The IT underpinning Blighty's troubled Universal Credit programme could soon begin to creak as the programme takes on more complex claimant cases, a think tank report from the left-wing Resolution Foundation has found. The report, Making a success of Universal Credit, noted that from today, Universal Credit looks very …
From what I understand from someone “with knowledge” of the thing, there are two main problems:
- The IT
- The Rules
Ignoring the IT for a moment, the whole point of UC involves a complete rewrite of the DWPs rulebook, developed over many years from the end of the Second World War. Currently, the DWP's Decision Makers' Guide (yes, you can read it online) runs to 14 volumes and covers everything. For example, labour market questions for Job Seekers Allowance are 228 pages long and the definition of “membership of the family” is 28 pages. So, if you have a member of a polygamous marriage trying to claim Income Support, where the other members of the marriage are all in prison, except for one “technical lifer” who has been transferred to an NHS hospital, you can process the claim (page 24217 for those wondering).
UC rips all this up and writes its own, entirely separate Advice for decision making document. This struggles to cover someone with a mortgage, never mind a truly complex case. It's also constantly in flux, with modification memos being chucked out monthly. At the moment there are 41 memos that decision makers have to know that modify the official procedure, that have yet to be included in the “Advice for decision making” document, never mind be included in the software!

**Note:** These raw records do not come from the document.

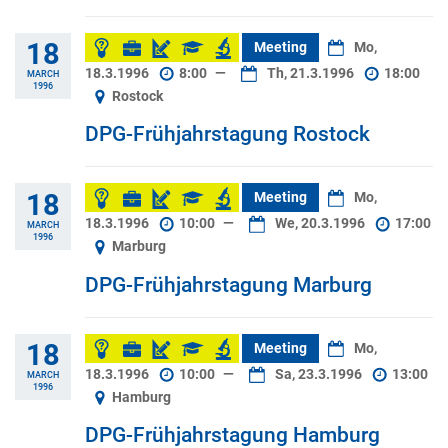
18
Meeting
Mo,
18.3.1996
8:00
—
Th, 21.3.1996
18:00
MARCH
1996
Rostock
DPG-Frühjahrstagung Rostock
18
Meeting
Mo,
18.3.1996
10:00
—
We, 20.3.1996
17:00
MARCH
1996
Marburg
DPG-Frühjahrstagung Marburg
18
Meeting
Mo,
18.3.1996
10:00
—
Sa, 23.3.1996
13:00
MARCH
1996
Hamburg
DPG-Frühjahrstagung Hamburg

tl;dr: Never underestimate the complexity of people's circumstances.
"tl;dr Never underestimate the complexity of people's circumstances."
This is the key.
I'm retired from the advice sector now but the generalist level bible we had to use runs to 1740 pages and is updated annually. http://www.shop.cpag.org.uk/welfare-benefits-and-tax-credits-handbook-201617
Specialist level benefits advice is very complicated. I specialised in debt and housing so required a good working knowledge of the benefits sytem.
A mate of mine was a senior IT manager at the DWP in Longbenton prior to his retirement. He told me that no one knows all of the details of the various systems that have accumulated over the years some of which stretch back to the birth of IT in the early sixties and are still in use. The DWP was one of the very first users of large scale IT.

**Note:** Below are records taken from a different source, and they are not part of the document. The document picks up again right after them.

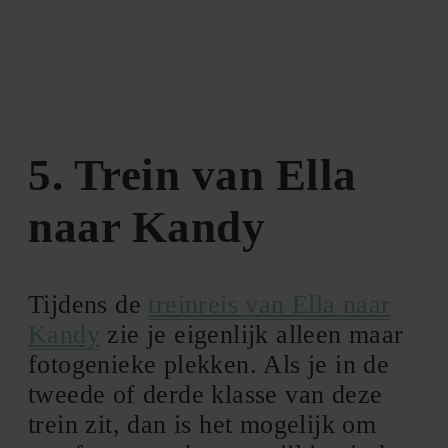
5. Trein van Ella
naar Kandy
Tijdens de
treinreis van Ella naar
Kandy
zie je eigenlijk alleen maar
fotogenieke plekken. Als je in de
tweede of derde klasse van deze
trein zit, dan is het mogelijk om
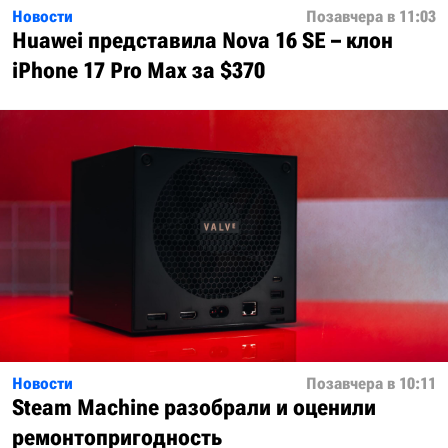
Новости
Позавчера в 11:03
Huawei представила Nova 16 SE – клон
iPhone 17 Pro Max за $370
Новости
Позавчера в 10:11
Steam Machine разобрали и оценили
ремонтопригодность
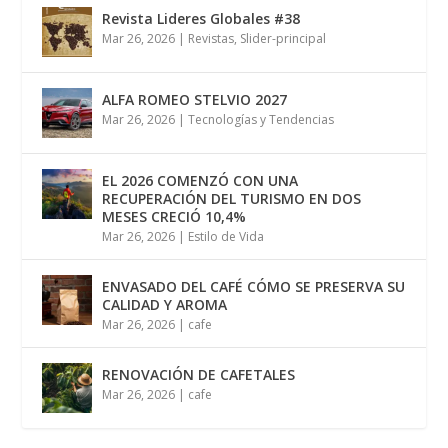
Revista Lideres Globales #38
Mar 26, 2026
|
Revistas
,
Slider-principal
ALFA ROMEO STELVIO 2027
Mar 26, 2026
|
Tecnologías y Tendencias
EL 2026 COMENZÓ CON UNA
RECUPERACIÓN DEL TURISMO EN DOS
MESES CRECIÓ 10,4%
Mar 26, 2026
|
Estilo de Vida
ENVASADO DEL CAFÉ CÓMO SE PRESERVA SU
CALIDAD Y AROMA
Mar 26, 2026
|
cafe
RENOVACIÓN DE CAFETALES
Mar 26, 2026
|
cafe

We knew that UC in the hands of the Tories was only ever about cutting welfare spending as much as politically possible, with the ultimate end game being the complete dismantling of the welfare state. UC provides the cover to do so.

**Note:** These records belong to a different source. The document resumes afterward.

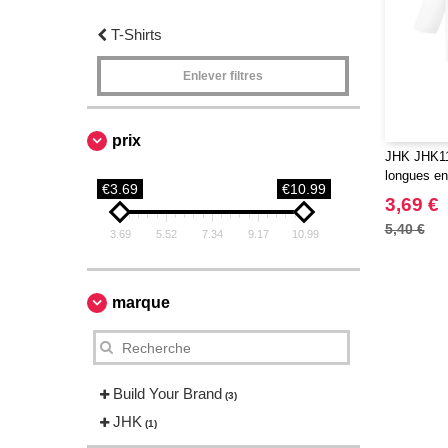
T-Shirts
Enlever filtres
prix
JHK JHK11
longues en
€3.69
€10.99
3,69 €
5,40 €
3.69
5.52
7.34
9.17
10.99
marque
Build Your Brand
(3)
JHK
(1)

Because the underlying systems - a hotchpotch of various benefit and taxation schemes and systems was - charitably - not fit for purpose.
The whole sorry saga is reminiscent of the Blackadder trope of fixing wheels to a tomato. "Time consuming and utterly pointless".
The right approach would be to (a) rationalise tax and benefits and (b) then get a system to automate it.
The only way (and you read it here first) UC will be killed (no, not a stake through the heart) is when the government (any one) has a "review" and discovers that "due to other changes, efficiencies, better ways of working, etc etc" there is no longer a need for universal credit as "it can be delivered in other ways" before being quietly led down a Whitehall alley and given a fare-thee-well bullet through back of the head. (NOTE. This approach also guarantees gongs for all involved).
If you can't design a multi-million pound computer system to cope with the intricacies of the interaction between various benefits, how the hell do you expect anyone else to be able to understand it, and surely that's cause enough to fight for a simpler system that you CAN implement for a mere few billion pounds or less?
What they should have done was move all the benefits under the DWP before they tried to consolidate but then who am I to state common sense? Maybe the more cleverer way was how they are doing it by moving council tax and housing benefit from councils and tax credits between departments without a full understanding of the systems involved first.
I'm making assumptions with the above based on the fact that they haven't only moved whole area's but specific types of claimant.
Agreed, universal basic income would allow us to bin the costly balls-up that is Universal Credit. The Torres see it as money for nothing, for the common man, so it will never be a goer under them, instead pissing money up the wall on UC.
Irritable Duncan Syndrome, whilst telling people how lucky they should feel getting benefits, was shoving £57 breakfasts down his neck that we the tax-payer are paying for.